Wellington Education Committee Approves Grants For Area Schools

The Wellington Education Committee approved the village’s annual Keely Spinelli grants to local schools on Thursday, Jan. 14.

“This is always the meeting I look forward to every year,” Committee Chair John Webber said as he welcomed and thanked all the local principals who attended virtually at a meeting that was split between live attendance and attendance via video.

Created in 2013, the Keely Spinelli grants are intended to provide financial assistance to Wellington schools to help with reading and math. Some of the principals knew and worked with the late Keely Spinelli, who served as principal at Binks Forest Elementary School, and devoted some of their brief comments to reminiscing about her character and the endeavors of this accomplished woman.

This year’s grants are $32,363 per school, up some $5,000 over the previous year. Wellington is unusual in providing direct assistance to local public schools. The schools are required to make a presentation about what they will do with the money.

“I think all the schools were able to find a good use for the money,” Webber said. “It is not hard to explain to the Wellington Village Council why we need these grants, because it is easy to see the positive effects of it.”

In many of the schools, teachers are tutoring students on their own time to help them keep up-to-date, and schools are subscribing to many educational programs and buying equipment that would not otherwise be funded.

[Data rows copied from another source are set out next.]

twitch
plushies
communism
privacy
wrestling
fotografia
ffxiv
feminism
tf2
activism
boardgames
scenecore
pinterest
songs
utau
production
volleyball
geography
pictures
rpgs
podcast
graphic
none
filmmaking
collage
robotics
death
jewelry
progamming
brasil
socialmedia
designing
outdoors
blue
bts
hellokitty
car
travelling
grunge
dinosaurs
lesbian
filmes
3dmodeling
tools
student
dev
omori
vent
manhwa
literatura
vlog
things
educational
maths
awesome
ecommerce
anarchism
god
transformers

The program is focused on lower-performing students with the aim of raising reading and math scores. Despite the challenges of this past year, Wellington High School had a graduation rate of 95 percent, and Palm Beach Central had a graduation rate of 98 percent.

“The money that the Village of Wellington gives to our schools means so much,” School Board Member Marcia Andrews said. “It’s all about making a difference.”

Webber said that he hopes that the village continues the program long into the future. “It is amazing to live in a place that values education as much as Wellington does,” he said.

Next up was Planning, Zoning & Building Director Tim Stillings, who introduced the proposed education element for the village’s comprehensive plan update to the committee for them to review individually and provide input and comments later.

Stillings explained that the pieces relative to each of the committees are brought in bite-size pieces for their input and will then be combined and sent to the council for review.

The report notes that Wellington continues to have community-focused schools with state-of-the-art materials, technology and facilities. The plan calls for Wellington working with the school district to monitor school activities, support education legislation, school planning, development coordination and joint use of school community facilities.

Stillings explained that new concepts include lifelong learning, working with local businesses to bridge their needs for education, entrepreneurship, leadership opportunities and inter-generational programming.

There were no comments during the meeting, but Stillings told committee members they could respond in February before the document is passed along to the Planning Zoning & Adjustment Board in March.

Assistant Planning, Zoning & Building Director Michael O’Dell next presented the village’s draft ordinance regarding the use of golf carts and answered questions.

Village staff has been making the rounds to advisory boards to gather input on the draft ordinance that plans to make operation of golf carts legal in the village on village-owned 12-foot pathways.

State law makes it legal to use golf carts only on local streets that have a posted speed limit of less than 25 mph, within HOAs, on a golf course or private property. The new ordinance recommends a maximum speed of 15 mph on pathways, and it requires drivers to be licensed and at least 16 years old.

“The village is trying to provide connections to schools and an area for parking golf carts,” O’Dell said, noting that the vehicles are not allowed on school property.

The committee, with principals still present, were supportive and praised the program, explaining that the key issues for them have been after school with reckless driving, underage operation and overloading carts.

Several principals praised golf carts being used for dropping off and picking up students, adding that using golf carts has been beneficial because it reduces the automobile traffic to the school.

The community’s public safety report noted that the past nine months have been a very busy time for public safety officers in schools despite many students learning remotely. The department has been proactive with any online issues, is monitoring reports regarding online chatter, and is continuing to work to keep the children of Wellington schools safe.


  1. “The money that the Village of Wellington gives to our schools means so much,” School Board Member Marcia Andrews said.

    Of course, it is free money for the School Board. But, why are Wellington’s taxpayers subsidizing our Country’s School Board/District? Is our School Board allowing some students to have more than other students? Can’t our School Board find ways to fund education for all students? In addition, are these revenues included in the School Board’s financial statement?

    If our Council wants the Village to provide public education than why not consider a Village run Charter School.